PROBLEM TO SOLVE: Can you pull the text that was read from each picture in the listing below, reproducing every line unchanged and leaving the pictures out of your answer?

MATERIALS PROVIDED:

_ _ _

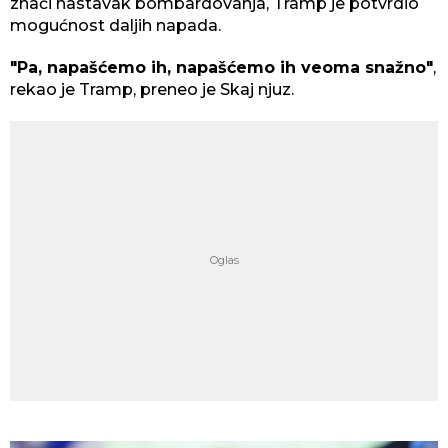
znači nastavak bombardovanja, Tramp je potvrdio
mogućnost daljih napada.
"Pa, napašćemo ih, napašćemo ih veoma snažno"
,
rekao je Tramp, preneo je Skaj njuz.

_ _ _

RESULT OF THE EXERCISE:
znači nastavak bombardovanja, Tramp je potvrdio
mogućnost daljih napada.
"Pa, napašćemo ih, napašćemo ih veoma snažno"
,
rekao je Tramp, preneo je Skaj njuz.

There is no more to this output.